## TASK DIRECTIONS
In the TPOT pipeline code below, which classifier comes at the end of the exported pipeline?

## QUOTED TEXT
Run the model obtained from the TPOT optimization

The following Python code is the output of the TPOT binary classification analysis.

# Average CV score on the training set was:0.9506981123257772
exported_pipeline = make_pipeline(
    make_union(
        make_pipeline(
            make_union(
                make_union(
                    FunctionTransformer(copy),
                    make_pipeline(
                        make_union(
                            FunctionTransformer(copy),
                            FunctionTransformer(copy)
                        ),
                        Nystroem(gamma=0.35000000000000003,
                                 kernel="polynomial",
                                 n_components=2),
                        StandardScaler()
                    )
                ),
                make_pipeline(
                    Nystroem(gamma=0.05,
                             kernel="polynomial",
                             n_components=2),
                    StandardScaler()
                )
            ),
            PCA(iterated_power=7, svd_solver="randomized"),
            PCA(iterated_power=2, svd_solver="randomized")
        ),
        FunctionTransformer(copy)
    ),
    ExtraTreesClassifier(bootstrap=False,
                         criterion="gini",
                         max_features=0.9500000000000001,
                         min_samples_leaf=1,
                         min_samples_split=2,
                         n_estimators=100)
)

(Extracted records)
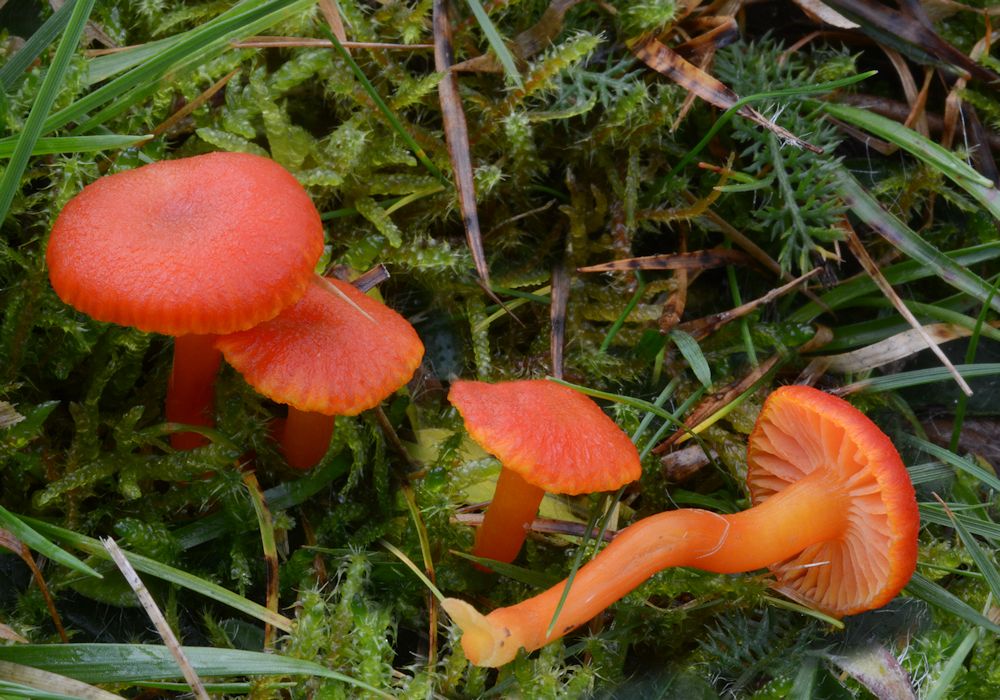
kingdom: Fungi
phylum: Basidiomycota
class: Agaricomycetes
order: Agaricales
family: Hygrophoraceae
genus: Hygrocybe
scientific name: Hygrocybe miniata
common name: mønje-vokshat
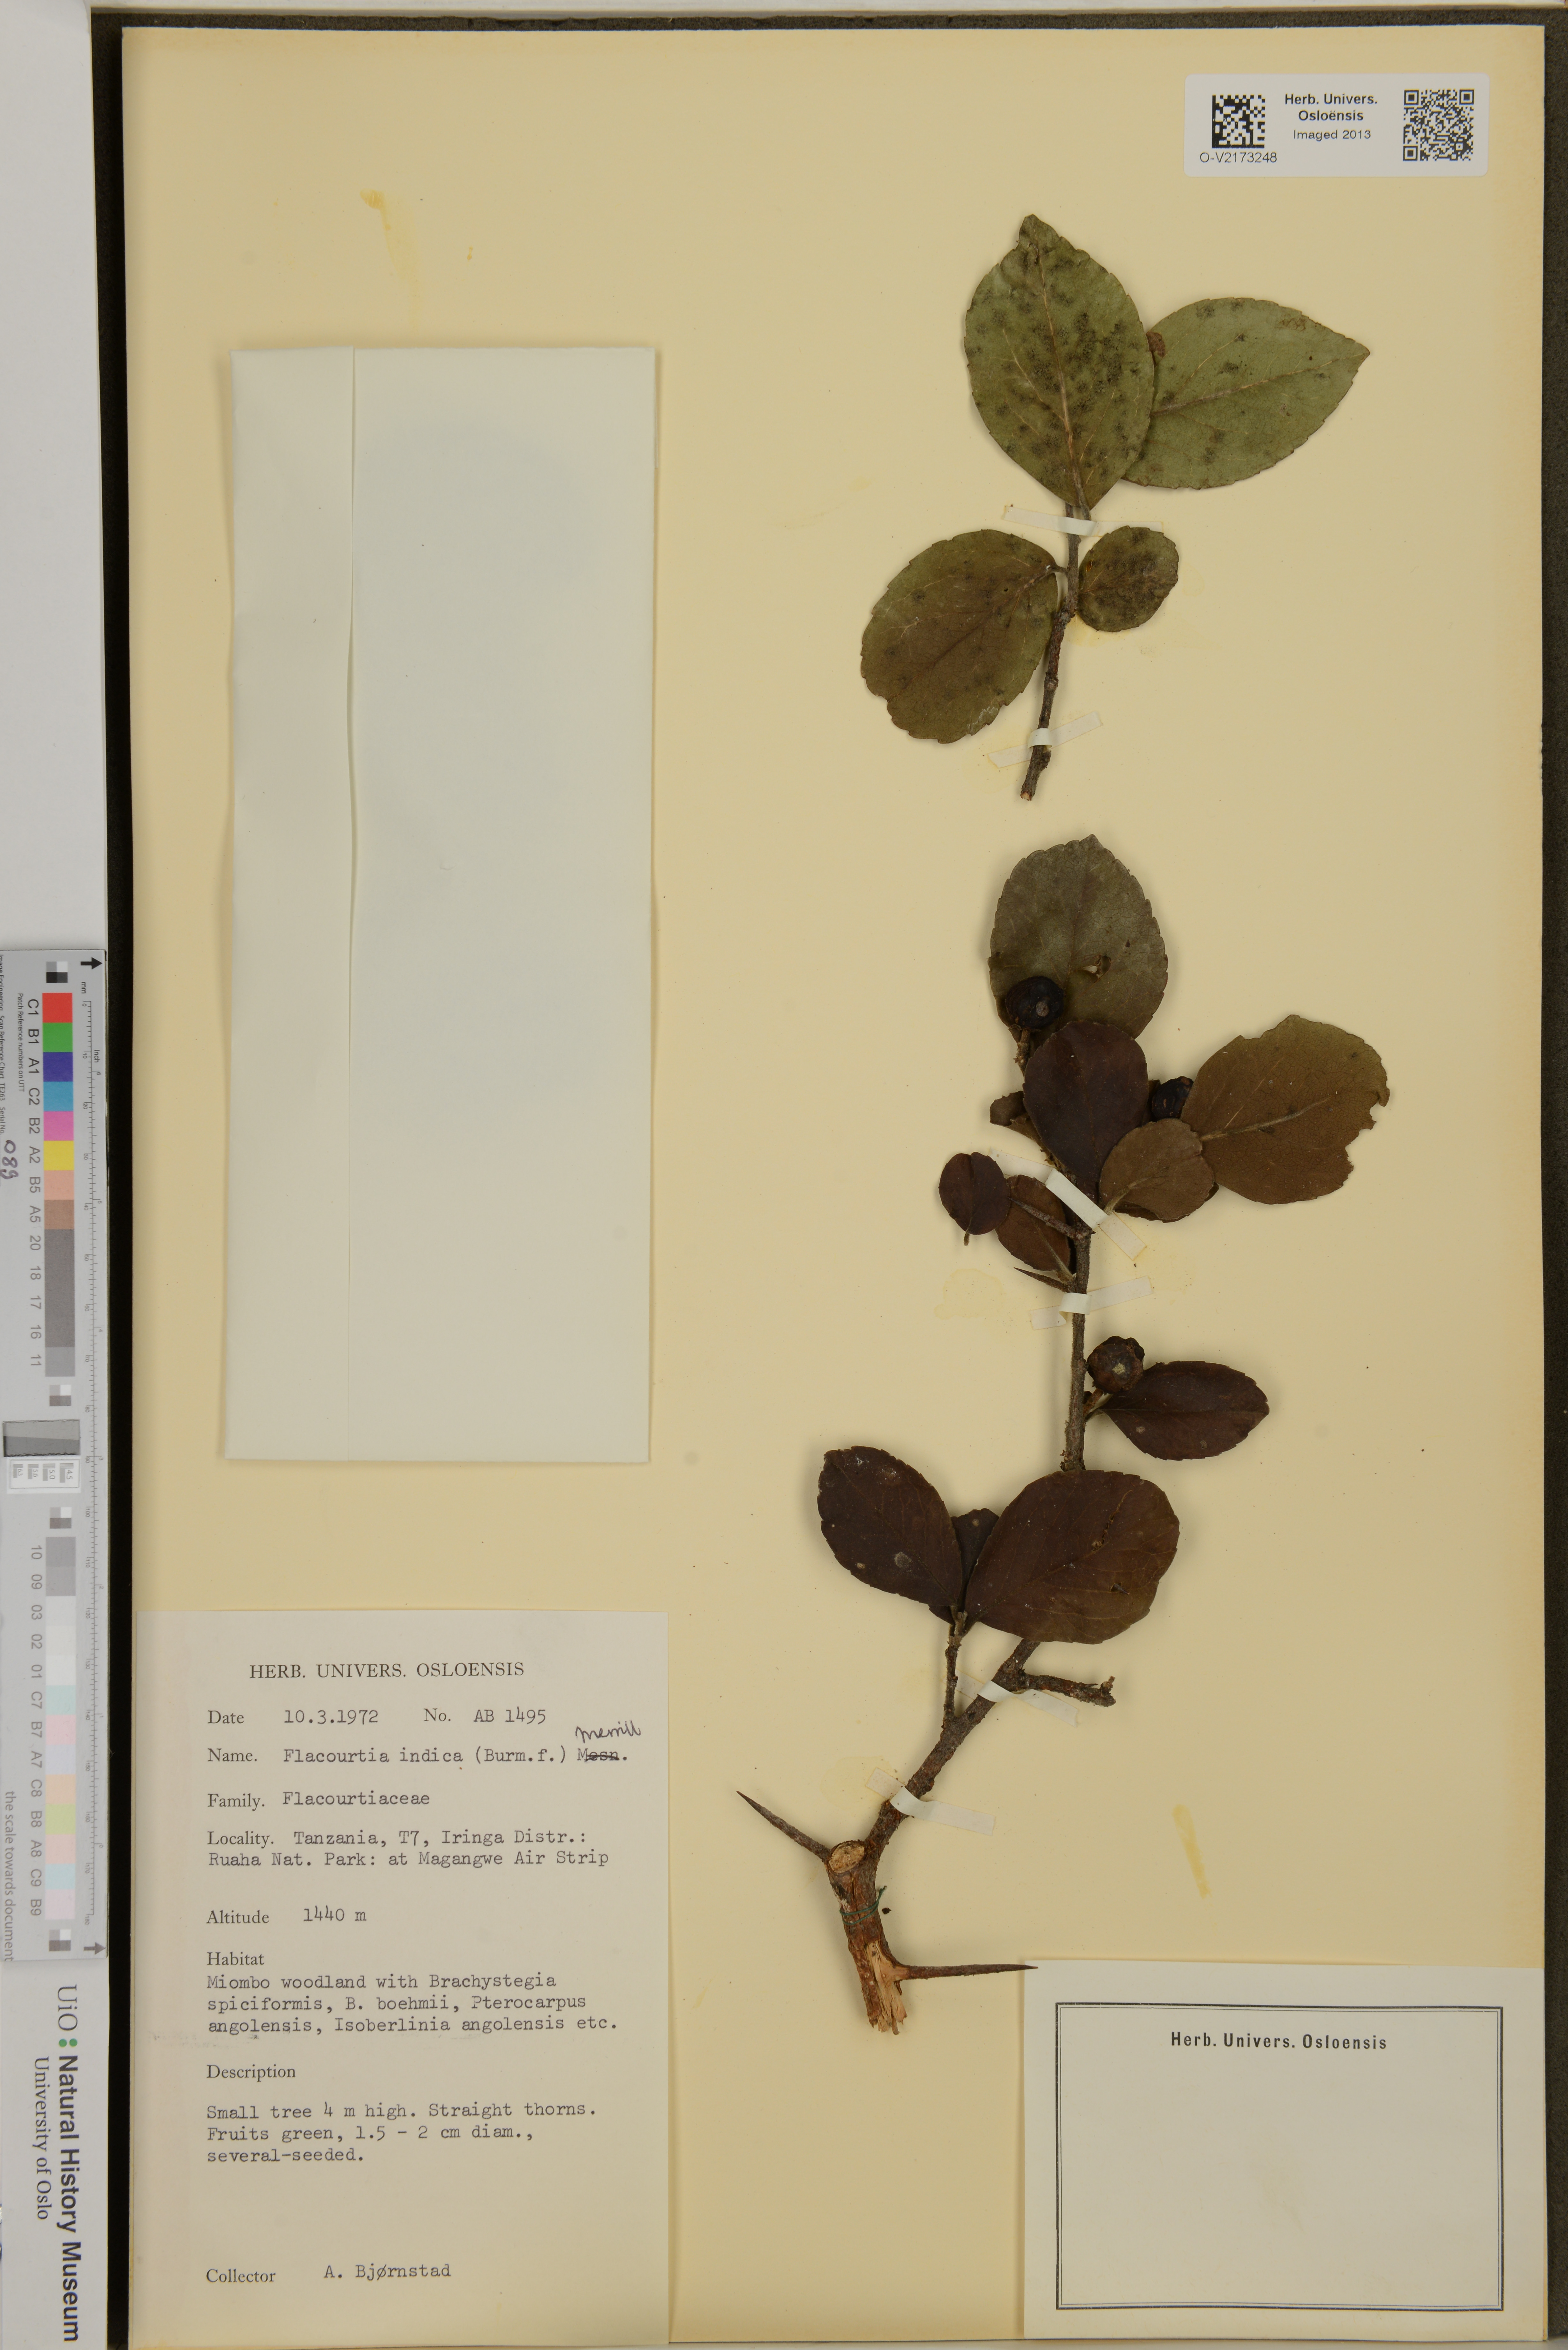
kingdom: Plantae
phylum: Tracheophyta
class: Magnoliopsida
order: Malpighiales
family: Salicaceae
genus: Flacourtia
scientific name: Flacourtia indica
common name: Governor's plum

## ANSWER FOR THE TASK
ExtraTreesClassifier